The coup de grâce, in my opinion, is an “expert review” on PBA published in the journal CNS Spectrums in October 2005. It’s a roundtable discussion on how to distinguish PBA from other psychiatric and neurologic disorders—and, of course, the benefits of dextromethorphan/quinidine. It seems like a fair review, although the authors make comments that broaden the definition of PBA to include other disturbances of affect, which are extremely common among psychiatric patients. “It may be useful to regard affective lability,” they write, “as a disorder of affect that exists at a point on a continuum between normal affective variability and the more severe end of the continuum characterized by [PBA].” Furthermore, they encourage clinicians to “include a specific assessment for PBA” in all patients with any neurological condition, to prevent their being “misdiagnosed” with a psychiatric disorder—the implication being that what we might call “poststroke depression” might actually be PBA. And they even open the door to the possibility that “PBA-like” symptoms might not have a recognizable neurological basis: “In some cases PBA may be the only clinically identifiable manifestation of the neurological condition. In light of the overlap between the neurology of affect regulation and the neurology of psychiatric conditions, … PBA may sometimes occur in the latter context as well.” [Emphasis mine.]

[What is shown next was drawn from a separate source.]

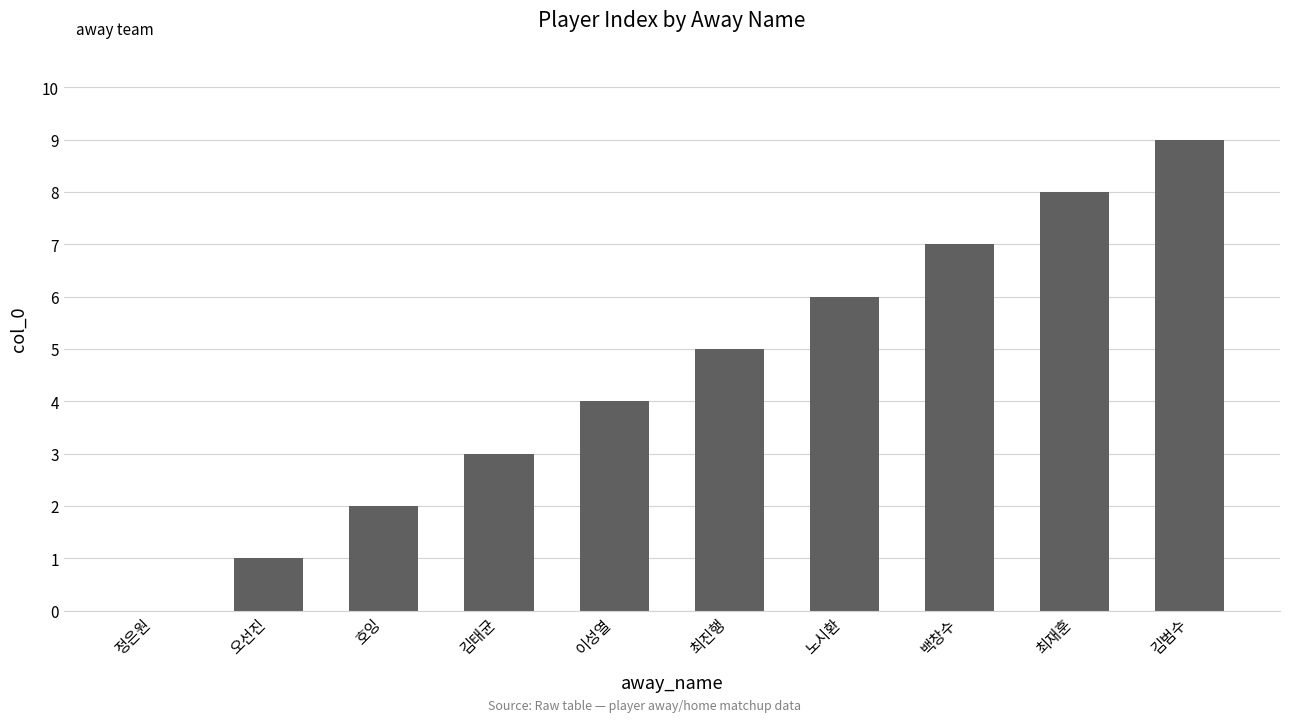

How many positive values are there?

9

You can see where this is all headed—and probably why I received a promotional packet for Nuedexta, even though I’m not a neurologist. Here we have a new medication, which has been approved for a neurological syndrome whose major manifestation is “affective instability.” Even though the proper diagnosis of PBA requires far more than that, clinicians will undoubtedly use it off-label for the affective lability seen in many other conditions (such as bipolar disorder, schizophrenia, autism, dementia, maybe even childhood irritability, etc). And my bet is that Avanir will try to get Nuedexta approved for all of these conditions.
(BTW, Nuedexta has never been compared head-to-head with SSRIs or TCAs, and the trials which led to Nuedexta’s approval showed only slight improvement vs. placebo in patients with PBA due to multiple sclerosis and ALS.)
Indeed, Avanir’s investor materials (see pdf here) already state that the company will seek approval for multiple sclerosis-related pain, and for behavioral symptoms in dementia. And when one considers how atypical antipsychotics have been affected by “indication creep,” it is probably only a matter of time before Nuedexta will be tested for other disorders characterized by affective changes, including the big kahunas: depression and bipolar disorder. To that end, during a November 2009 conference call to shareholders, Keith Katkin, Avanir’s CEO, described Nuedexta as a “pipeline in a pill.”
I should note here that I have not tried Nuedexta so I can’t say whether it is effective. I also have no financial interest in Avanir Pharmaceuticals. I don’t see how Nuedexta’s pharmacological properties might control affective outbursts (but then again, I can’t explain precisely how SSRIs treat depression, either). Certainly I’ve read of isolated cases in which Nuedexta has led to “dramatic improvement,” but those cases are from spokespeople with “skin in the game,” so to speak. Nuedexta might be a blockbuster drug in neurology and psychiatry alike, and I’m willing to give it that chance. However, at this stage the marketing speaks far louder than the data, and the seeds are already being sown for the more widespread use of this relatively unproven agent. We need to be cautious not to be swayed by the influence of those who want to make a few bucks (or a few billion) off our ignorance.